Капустин вскакивал из-за стола, сотрясая сжатыми кулаками. Слова застревали у него в горле:
— Не могу с тобой говорить. Все ты по полочкам раскладываешь. Мыслишь, как машина какая-то. Не прав ты, все не так, а доказать не могу. Трудно. Слов нет. Сердце чувствует, а как объяснить, не знаю.
XXIX
С «железной пятеркой» я встречался почти ежедневно в столовой в обеденный перерыв. В отличие от Френовского, который держался особняком, никогда не афишируя близости своих отношений с членами возглавляемого им теневого правительства, «железная пятерка» держалась стаей, напоказ выставляя свое единство, сплоченность и монолитность. Вместе обедали, отмечали праздники, проводили отпуск, а по выходным дням ездили на лыжах или в лес за грибами. Вместе определяли внешнюю и внутреннюю политику института. Такая на редкость слаженная образовалась команда — пять человек. Один занимал очередь, остальные подходили позже, и столовская публика, разумеется, не роптала. Помнится, только старик Романовский поднимал шум.
Базанов часто присоединялся к «железной пятерке» или она присоединялась к нему — в зависимости от того, кто приходил раньше. Бывало, уже по пути из главного корпуса «пятерка» превращалась в «семерку», «восьмерку», «девятку», и когда такой взвод входил в зал, все, сидящие за столиками, провожали его долгим, полным настороженности и любопытства взглядом. Посетителям столовой было небезынтересно знать, кто сегодня седьмой, восьмой, девятый член этой компании. Шестым в течение продолжительного времени оставался В. А. Базанов. Рыбочкин в столовую не ходил. Обед ему заменял пакет молока, который, по старой привычке, он выпивал на своем рабочем месте.

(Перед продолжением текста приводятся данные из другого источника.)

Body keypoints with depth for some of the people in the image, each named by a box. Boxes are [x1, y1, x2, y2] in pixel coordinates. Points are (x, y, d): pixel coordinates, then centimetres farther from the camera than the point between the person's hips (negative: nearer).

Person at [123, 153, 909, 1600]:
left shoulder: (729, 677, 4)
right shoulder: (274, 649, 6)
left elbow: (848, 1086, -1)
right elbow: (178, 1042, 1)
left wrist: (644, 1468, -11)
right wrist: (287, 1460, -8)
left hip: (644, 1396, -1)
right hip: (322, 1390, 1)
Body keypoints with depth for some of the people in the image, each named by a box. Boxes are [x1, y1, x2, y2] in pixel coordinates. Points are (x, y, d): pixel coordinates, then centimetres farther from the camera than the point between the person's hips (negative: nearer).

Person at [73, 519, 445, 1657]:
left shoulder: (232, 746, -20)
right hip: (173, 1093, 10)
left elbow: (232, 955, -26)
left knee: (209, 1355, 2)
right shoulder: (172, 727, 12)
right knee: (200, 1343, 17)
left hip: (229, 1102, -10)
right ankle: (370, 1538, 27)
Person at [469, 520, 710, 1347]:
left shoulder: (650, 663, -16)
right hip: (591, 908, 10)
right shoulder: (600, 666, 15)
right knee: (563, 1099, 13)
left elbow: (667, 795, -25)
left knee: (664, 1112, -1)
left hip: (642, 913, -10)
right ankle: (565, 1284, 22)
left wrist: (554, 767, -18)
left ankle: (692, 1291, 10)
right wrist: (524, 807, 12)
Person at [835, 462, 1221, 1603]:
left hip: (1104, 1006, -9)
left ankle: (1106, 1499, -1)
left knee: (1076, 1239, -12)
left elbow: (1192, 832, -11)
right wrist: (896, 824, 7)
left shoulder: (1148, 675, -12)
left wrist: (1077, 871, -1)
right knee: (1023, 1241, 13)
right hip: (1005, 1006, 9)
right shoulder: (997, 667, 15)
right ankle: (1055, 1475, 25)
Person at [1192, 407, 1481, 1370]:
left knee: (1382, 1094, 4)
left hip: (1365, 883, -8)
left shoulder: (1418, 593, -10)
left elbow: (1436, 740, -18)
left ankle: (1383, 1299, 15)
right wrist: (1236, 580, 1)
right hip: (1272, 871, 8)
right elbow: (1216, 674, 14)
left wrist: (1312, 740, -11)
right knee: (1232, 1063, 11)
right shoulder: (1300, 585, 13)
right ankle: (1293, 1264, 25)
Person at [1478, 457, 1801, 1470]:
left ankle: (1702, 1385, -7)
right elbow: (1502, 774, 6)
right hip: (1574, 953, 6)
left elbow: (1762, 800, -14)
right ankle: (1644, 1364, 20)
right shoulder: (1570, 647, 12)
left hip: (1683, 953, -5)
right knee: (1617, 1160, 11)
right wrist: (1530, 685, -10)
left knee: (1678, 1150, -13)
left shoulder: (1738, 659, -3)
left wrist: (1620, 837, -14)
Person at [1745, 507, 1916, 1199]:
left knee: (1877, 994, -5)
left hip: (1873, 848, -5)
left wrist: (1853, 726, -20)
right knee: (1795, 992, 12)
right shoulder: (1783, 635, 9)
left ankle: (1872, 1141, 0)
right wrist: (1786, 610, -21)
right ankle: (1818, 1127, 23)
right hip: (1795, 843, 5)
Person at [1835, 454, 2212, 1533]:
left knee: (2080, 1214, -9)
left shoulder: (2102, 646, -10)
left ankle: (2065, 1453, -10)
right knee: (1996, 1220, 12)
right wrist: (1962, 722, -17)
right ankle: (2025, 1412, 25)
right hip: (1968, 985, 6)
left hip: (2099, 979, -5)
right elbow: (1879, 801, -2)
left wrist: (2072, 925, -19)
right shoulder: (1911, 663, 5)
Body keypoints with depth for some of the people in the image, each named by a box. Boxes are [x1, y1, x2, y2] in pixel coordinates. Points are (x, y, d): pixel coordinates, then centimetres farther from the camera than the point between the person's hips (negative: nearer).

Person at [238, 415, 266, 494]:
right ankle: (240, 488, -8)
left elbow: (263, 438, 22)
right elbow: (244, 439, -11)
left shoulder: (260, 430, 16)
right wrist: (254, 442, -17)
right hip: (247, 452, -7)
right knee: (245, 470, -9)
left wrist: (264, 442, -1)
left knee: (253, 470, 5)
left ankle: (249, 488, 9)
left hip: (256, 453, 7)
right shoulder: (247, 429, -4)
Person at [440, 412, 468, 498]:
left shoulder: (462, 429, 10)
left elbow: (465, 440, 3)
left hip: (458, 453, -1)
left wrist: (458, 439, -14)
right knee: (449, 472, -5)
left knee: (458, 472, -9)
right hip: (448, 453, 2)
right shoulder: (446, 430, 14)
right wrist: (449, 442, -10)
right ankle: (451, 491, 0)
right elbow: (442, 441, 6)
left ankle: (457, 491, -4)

Да, стук каблуков входящих в столовую крупным, размеренным шагом центурионов не мог не производить сильного впечатления. Чуть впереди шли Базанов, Валеев и Январев, за ними — Гарышев, Крепышев, Меткин. Всегда в такой последовательности.
Огромный Базанов, рослый, тонкогубый Валеев с крепким подбородком и профилем, как бы пародирующим известный профиль Наполеона, массивный Январев с трясущимися под легкой тенниской грудями, высокий, изящный Гарышев, единственный, кто почти неслышно ступал по паркету, грубо сколоченный, лысеющий Крепышев и Лева Меткин с острым взглядом снайпера, идущие по просторному залу столовой, являли собой незабываемое, внушительное зрелище.
В тот последний день рабочей недели седьмым оказался я. Это был не единственный случай, когда мы обедали вместе, но, по возможности, я старался держаться в стороне. Двадцать минут стояния в очереди с «железной пятеркой» совершенно выводили меня из равновесия. Удивляюсь Базанову, его поистине непостижимой всеядности. Впрочем, Виктор больше молчал и, кажется, даже не прислушивался к общему разговору. В столовую он ходил с ними скорее по привычке, за компанию. Выглядел он неважно, хотя недавно вернулся из санатория. Сквозь загоревшую кожу проступала бледность, глаза были тусклые, а раньше в них постоянно плясали искорки озорного огня. Для окружающих он продолжал оставаться процветающим профессором. В самом деле, чем он мог быть недоволен? При его-то зарплате. При его положении в институте.
«Железная пятерка» обсуждала очередную вылазку за грибами. Ездили на машине Левы Меткина, реже — на валеевской. У остальных машин не было. Крепышев все свои сбережения вкладывал в дачный участок, Январев пока только мечтал о нем. Послушаешь их — и такое впечатление, что люди живут исключительно там, на дачных участках, в своих автомобилях, а здесь, в институте, находятся на отхожем промысле. Если она и существовала для них, институтская жизнь, которой они отдавали большую часть времени и сил, то как жестокая необходимость. Нет, не измученные заботами они сбегали за город, чтобы на мгновенье забыться, расслабиться на лоне природы. Их мысли, душа всегда находились там. Там была их настоящая, желанная, счастливая жизнь, их родина. Сюда они возвращались только по необходимости — пополнить недостающий запас горючего. Даже цифра «пять», я думаю, была не случайна — это предельное вместе с шофером количество пассажиров, которое помещалось в новеньком «Москвиче» Левы Меткина.